■ Try it
Restate word for word the line with "left shoulder: (682, 1410)" and all lines after it; please stop only at the end of the listing below.
─── Stored data ───
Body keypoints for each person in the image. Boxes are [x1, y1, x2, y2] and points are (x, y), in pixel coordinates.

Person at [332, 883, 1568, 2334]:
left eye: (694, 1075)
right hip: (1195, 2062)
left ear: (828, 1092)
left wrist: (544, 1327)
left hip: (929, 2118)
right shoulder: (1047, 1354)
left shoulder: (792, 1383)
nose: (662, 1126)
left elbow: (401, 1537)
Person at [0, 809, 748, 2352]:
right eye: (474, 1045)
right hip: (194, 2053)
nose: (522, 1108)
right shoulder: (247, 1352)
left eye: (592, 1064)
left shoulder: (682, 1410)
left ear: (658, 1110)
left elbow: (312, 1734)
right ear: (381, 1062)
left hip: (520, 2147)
───
■ Exercise solution
left shoulder: (682, 1410)
left ear: (658, 1110)
left elbow: (312, 1734)
right ear: (381, 1062)
left hip: (520, 2147)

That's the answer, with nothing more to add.